Suzuki a maintenu ses prévisions de bénéfices sur l'ensemble de l'année fiscale qui s'achèvera le 31 mars prochain. Il Il vise un profit net de 50 milliards de yens (500 millions d'euros) en hausse de 10,7 % et table sur un bénéfice d'exploitation en hausse de 2,9 % à 110 milliards (110 millions d'euros).

Le neuvième constructeur auto mondial

Producteur de deux roues depuis 1952 et de véhicules à quatre roues depuis 1955, Suzuki a produit 2,73 millions de motocycles et 2,88 millions de véhicules  sur le dernier exercice fiscal complet (1er avril 2010-31 mars 2011).
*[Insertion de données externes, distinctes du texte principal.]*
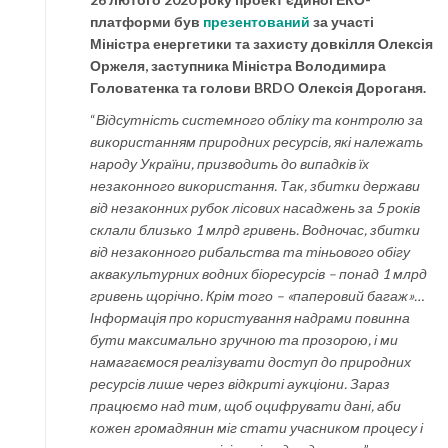
платформи був
презентований
за участі
Міністра енергетики та захисту довкілля Олексія
Оржеля, заступника Міністра Володимира
Головатенка та голови BRDO Олексія Дороганя.
“
Відсутність системного обліку та контролю за
використанням природних ресурсів, які належать
народу України, призводить до випадків їх
незаконного використання. Так, збитки держави
від незаконних рубок лісових насаджень за 5 років
склали близько 1 млрд гривень. Водночас, збитки
від незаконного рибальства та тіньового обігу
аквакультурних водних біоресурсів – понад 1 млрд
гривень щорічно. Крім того – «паперовий багаж»…
Інформація про користування надрами повинна
бути максимально зручною та прозорою, і ми
намагаємося реалізувати доступ до природних
ресурсів лише через відкриті аукціони. Зараз
працюємо над тим, щоб оцифрувати дані, аби
кожен громадянин міг стати учасником процесу і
Suzuki était donc au neuvième rang des constructeur mondiaux, juste derrière... PSA.

Suzuki a très tot investi le marché automobile indien. Il y détient bon an mal an la moitié du marché grâce à sa co-entreprise Suzuki Maruti, qui fabrique des petits modèles pas chers, clé de son succès. Le constructeur, qui s'est longtemps spécialisé dans les "midgets" (mini-voitures fiscalement favorisés au Japon) produit aussi des véhicules en Chine à travers deux co-entreprises, en Thaïlande, Indonésie, Malaisie... Il est aussi traditionnellement implanté en Amérique du nord et en Europe. Il dispose ainsi d'une usine en Hongrie, qui fabrique notamment la petite Swift et le 4x4 SX4, qu'il produit aussi pour Fiat (sous le nom de Sedici).
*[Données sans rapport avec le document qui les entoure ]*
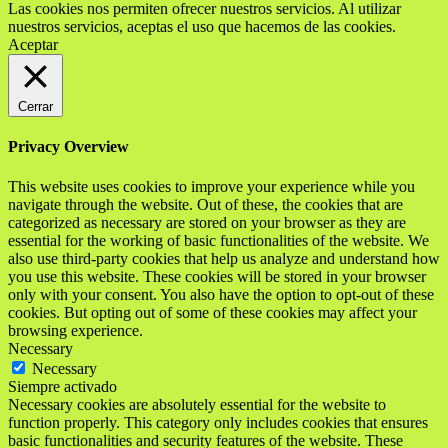
Las cookies nos permiten ofrecer nuestros servicios. Al utilizar
nuestros servicios, aceptas el uso que hacemos de las cookies.
Aceptar
Cerrar
Privacy Overview
This website uses cookies to improve your experience while you
navigate through the website. Out of these, the cookies that are
categorized as necessary are stored on your browser as they are
essential for the working of basic functionalities of the website. We
also use third-party cookies that help us analyze and understand how
you use this website. These cookies will be stored in your browser
only with your consent. You also have the option to opt-out of these
cookies. But opting out of some of these cookies may affect your
browsing experience.
Necessary
Necessary
Siempre activado
Necessary cookies are absolutely essential for the website to
function properly. This category only includes cookies that ensures
basic functionalities and security features of the website. These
Suzuki réalise des modèles de petites dimensions, à prix mesurés, traditionnellement réputés pour leur rusticité et leur fiabilité. La gamme Suzuki s'étend en Europe de la petite Alto "made in India" à moins de 8.000 euros au 4x4 compact Grand Vitara (31.200 euros), en passant par  le minispace Splash ( à partir de 10.390 euros) ou le tout-terrain de poche Jimny, l'un des plus minuscules 4x4 du marché mondial (dès 13.590 euros). Dans l'Union européenne, Suzuki a écoulé (sur l'année calendaire 2011) 166.535 unités (- 9,8 %). Soit plus que son compatriote Honda.
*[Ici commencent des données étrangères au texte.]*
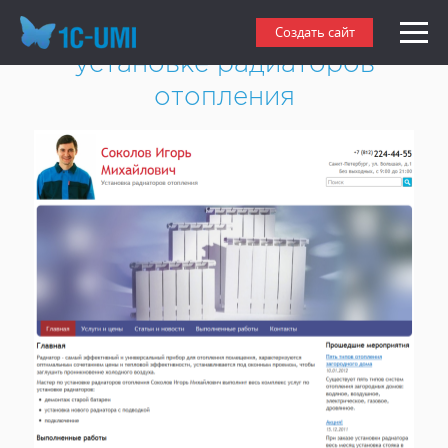
Создать сайт специалиста по
Создать сайт
установке радиаторов
отопления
Crise avec son allié Volkswagen

C'est d'ailleurs le futur petit 4x4 fabriqué en Hongrie, lequel remplacera le SX4 en 2013, qui a mis une le feu aux poudres avec... Volkswagen. Suzuki a en effet décidé de s'adresser à Fiat pour utiliser ses diesels, comme il le fait depuis longtemps sur ses modèles destinés à l'Europe. Et ce, alors même que ce modèle devait concrétiser le nouveau partenariat nippo-germanique. La firme allemande, qui détient 19,9% du japonais, l'a très mal pris. Il est vrai que le feu couvait depuis longtemps.  Suzuki reproche à Volkswagen son "iimpérialisme" et l'allemand sa mauvaise volonté au japonais. Suzuki a toujoiurs été extrêment jaloux de son indépendance, qu'il avait réussi à maintenir du temps où GM détenait 20% de son capital. Suzuki a très clairement appelé récemment à une rupture de l'alliance avec le consortium de Wolfsburg.